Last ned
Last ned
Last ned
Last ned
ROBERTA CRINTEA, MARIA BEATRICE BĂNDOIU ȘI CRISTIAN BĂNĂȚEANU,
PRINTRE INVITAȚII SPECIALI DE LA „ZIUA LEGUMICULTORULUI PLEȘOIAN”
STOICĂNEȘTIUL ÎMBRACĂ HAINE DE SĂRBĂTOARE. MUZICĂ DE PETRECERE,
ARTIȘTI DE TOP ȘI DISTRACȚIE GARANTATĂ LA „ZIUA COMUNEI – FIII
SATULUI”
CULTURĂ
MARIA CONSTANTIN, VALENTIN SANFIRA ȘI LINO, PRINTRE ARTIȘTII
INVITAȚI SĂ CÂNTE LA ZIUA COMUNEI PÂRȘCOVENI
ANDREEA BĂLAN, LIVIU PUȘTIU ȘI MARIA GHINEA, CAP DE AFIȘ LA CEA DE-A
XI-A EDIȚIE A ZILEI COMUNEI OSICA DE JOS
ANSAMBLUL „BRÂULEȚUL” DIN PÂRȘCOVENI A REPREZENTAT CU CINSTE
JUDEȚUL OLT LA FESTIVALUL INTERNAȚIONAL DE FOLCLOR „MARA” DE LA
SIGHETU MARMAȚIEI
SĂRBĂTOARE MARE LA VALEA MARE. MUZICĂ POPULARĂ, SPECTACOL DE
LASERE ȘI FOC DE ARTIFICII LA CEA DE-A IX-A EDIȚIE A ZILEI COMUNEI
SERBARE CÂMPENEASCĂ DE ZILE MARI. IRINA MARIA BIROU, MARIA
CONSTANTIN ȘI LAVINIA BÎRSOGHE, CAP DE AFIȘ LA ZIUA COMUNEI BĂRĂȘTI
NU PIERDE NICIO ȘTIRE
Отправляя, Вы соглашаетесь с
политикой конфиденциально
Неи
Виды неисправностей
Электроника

■ ■ ■ ■ ■

- Instructions for the task -
Within the material above, find every line containing the word "PRINTRE" and copy it.

- Result of this exercise -
PRINTRE INVITAȚII SPECIALI DE LA „ZIUA LEGUMICULTORULUI PLEȘOIAN”
MARIA CONSTANTIN, VALENTIN SANFIRA ȘI LINO, PRINTRE ARTIȘTII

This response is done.